Problem to work on: Reproduce the records verbatim, starting at the first line and ending at the line that contains "Which has a higher value, Training", with both of those lines included.

-----

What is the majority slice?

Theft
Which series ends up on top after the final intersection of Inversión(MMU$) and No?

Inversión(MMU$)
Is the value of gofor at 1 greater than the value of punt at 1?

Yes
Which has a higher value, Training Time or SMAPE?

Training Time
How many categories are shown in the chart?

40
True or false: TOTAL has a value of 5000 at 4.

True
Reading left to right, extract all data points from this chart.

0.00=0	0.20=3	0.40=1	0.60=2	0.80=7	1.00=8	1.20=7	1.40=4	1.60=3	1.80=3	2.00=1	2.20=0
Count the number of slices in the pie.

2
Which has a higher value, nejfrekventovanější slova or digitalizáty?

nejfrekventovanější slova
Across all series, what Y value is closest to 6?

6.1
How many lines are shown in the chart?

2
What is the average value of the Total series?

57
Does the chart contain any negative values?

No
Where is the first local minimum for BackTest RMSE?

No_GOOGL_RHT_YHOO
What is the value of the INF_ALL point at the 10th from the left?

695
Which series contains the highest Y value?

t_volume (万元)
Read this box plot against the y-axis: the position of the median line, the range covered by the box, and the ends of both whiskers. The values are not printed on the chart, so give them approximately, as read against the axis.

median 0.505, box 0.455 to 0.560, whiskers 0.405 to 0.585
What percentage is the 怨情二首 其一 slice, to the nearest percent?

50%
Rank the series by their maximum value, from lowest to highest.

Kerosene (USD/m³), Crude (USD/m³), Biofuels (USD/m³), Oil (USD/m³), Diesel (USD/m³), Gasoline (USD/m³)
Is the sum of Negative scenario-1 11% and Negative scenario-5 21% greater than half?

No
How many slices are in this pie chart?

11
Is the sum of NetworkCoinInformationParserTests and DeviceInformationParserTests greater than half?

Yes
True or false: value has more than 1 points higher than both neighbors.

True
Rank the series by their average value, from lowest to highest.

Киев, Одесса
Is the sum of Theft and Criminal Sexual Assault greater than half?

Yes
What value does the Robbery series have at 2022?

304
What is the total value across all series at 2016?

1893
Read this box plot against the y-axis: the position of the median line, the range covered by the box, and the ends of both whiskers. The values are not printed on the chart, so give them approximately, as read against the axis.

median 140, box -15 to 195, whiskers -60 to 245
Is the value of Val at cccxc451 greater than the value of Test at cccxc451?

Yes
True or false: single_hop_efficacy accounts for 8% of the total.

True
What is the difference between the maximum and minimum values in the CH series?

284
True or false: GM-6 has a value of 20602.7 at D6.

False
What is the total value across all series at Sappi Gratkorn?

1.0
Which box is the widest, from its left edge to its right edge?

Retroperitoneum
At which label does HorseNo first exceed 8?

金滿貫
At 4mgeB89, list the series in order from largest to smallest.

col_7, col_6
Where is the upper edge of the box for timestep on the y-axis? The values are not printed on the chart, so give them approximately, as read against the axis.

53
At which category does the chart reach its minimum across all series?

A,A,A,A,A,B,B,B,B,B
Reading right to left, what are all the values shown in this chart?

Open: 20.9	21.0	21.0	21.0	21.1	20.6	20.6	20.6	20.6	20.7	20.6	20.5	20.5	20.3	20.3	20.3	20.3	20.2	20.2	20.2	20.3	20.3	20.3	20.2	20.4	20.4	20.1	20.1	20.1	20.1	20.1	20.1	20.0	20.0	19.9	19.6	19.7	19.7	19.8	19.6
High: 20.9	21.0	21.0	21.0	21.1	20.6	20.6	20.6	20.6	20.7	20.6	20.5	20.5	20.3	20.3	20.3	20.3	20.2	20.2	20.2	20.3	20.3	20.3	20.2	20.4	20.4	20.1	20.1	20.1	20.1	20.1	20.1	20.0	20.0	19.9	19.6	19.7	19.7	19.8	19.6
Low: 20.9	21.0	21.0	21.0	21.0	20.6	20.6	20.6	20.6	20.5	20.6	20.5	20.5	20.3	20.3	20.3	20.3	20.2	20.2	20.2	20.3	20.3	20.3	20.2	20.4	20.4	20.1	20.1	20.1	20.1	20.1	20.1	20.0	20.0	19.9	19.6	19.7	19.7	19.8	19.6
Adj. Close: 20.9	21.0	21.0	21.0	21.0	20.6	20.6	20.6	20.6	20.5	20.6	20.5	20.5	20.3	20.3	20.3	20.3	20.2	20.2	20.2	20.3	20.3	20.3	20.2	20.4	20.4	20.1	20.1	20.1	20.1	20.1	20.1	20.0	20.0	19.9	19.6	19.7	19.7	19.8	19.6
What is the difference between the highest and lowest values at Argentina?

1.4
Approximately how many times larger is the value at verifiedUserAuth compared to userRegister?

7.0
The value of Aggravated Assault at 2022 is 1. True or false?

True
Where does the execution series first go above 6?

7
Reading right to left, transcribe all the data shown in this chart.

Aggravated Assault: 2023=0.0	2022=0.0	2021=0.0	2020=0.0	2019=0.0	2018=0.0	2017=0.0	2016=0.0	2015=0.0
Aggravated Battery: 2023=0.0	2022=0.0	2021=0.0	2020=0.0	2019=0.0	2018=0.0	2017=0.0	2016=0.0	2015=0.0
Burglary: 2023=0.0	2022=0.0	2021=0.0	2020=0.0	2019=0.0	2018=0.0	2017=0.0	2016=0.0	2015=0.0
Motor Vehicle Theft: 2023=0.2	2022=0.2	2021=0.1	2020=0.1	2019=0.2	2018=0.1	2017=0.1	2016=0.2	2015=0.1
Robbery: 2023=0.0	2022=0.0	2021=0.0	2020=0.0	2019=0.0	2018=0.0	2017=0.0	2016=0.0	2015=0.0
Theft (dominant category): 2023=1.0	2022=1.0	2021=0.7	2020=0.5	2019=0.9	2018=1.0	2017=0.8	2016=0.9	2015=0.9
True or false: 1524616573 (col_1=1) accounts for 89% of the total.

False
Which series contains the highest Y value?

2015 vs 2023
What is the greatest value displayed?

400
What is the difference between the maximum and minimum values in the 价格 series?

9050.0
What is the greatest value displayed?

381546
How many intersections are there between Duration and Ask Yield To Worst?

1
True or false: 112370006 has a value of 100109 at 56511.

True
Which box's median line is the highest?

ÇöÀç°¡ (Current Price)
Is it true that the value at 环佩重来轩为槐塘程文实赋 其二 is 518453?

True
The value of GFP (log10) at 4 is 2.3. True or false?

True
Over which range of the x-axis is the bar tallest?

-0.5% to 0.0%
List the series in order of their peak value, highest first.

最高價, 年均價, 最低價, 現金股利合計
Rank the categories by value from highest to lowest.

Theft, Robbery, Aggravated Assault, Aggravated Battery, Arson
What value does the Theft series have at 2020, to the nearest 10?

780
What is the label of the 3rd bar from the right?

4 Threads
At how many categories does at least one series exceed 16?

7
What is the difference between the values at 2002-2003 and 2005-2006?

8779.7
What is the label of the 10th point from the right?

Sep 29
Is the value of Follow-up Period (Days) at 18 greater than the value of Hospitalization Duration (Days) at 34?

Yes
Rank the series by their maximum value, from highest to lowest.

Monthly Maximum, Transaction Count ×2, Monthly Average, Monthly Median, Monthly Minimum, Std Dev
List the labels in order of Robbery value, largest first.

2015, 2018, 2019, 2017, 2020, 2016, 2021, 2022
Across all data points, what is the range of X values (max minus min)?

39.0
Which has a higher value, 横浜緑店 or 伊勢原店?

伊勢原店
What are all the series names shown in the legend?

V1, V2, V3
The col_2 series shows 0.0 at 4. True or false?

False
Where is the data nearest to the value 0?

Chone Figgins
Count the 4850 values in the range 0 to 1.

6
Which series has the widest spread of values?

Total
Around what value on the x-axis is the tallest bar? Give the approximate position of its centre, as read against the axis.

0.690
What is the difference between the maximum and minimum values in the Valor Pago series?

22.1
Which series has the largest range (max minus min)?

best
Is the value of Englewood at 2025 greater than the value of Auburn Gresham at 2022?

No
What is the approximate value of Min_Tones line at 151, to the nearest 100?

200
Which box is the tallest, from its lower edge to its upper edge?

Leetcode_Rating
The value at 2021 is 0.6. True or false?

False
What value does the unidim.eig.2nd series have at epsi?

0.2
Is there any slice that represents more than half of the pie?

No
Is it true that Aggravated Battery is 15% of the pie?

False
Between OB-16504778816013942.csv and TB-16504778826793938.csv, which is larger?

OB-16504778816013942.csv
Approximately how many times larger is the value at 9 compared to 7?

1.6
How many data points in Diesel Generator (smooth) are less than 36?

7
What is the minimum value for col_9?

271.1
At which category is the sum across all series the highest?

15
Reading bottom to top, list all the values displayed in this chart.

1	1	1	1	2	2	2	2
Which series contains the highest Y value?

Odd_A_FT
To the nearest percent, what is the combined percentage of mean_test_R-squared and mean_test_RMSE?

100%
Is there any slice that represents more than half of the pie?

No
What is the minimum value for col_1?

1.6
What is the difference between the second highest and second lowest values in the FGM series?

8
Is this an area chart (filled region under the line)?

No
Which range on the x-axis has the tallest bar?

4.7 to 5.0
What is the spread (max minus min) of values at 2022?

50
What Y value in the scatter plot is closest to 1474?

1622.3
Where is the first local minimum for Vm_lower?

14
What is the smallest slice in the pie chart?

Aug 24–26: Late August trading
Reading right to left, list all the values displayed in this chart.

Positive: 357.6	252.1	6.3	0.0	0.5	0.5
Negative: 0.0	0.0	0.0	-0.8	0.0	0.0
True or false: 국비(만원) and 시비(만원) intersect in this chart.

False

-----

Response to the exercise:
What is the majority slice?

Theft
Which series ends up on top after the final intersection of Inversión(MMU$) and No?

Inversión(MMU$)
Is the value of gofor at 1 greater than the value of punt at 1?

Yes
Which has a higher value, Training Time or SMAPE?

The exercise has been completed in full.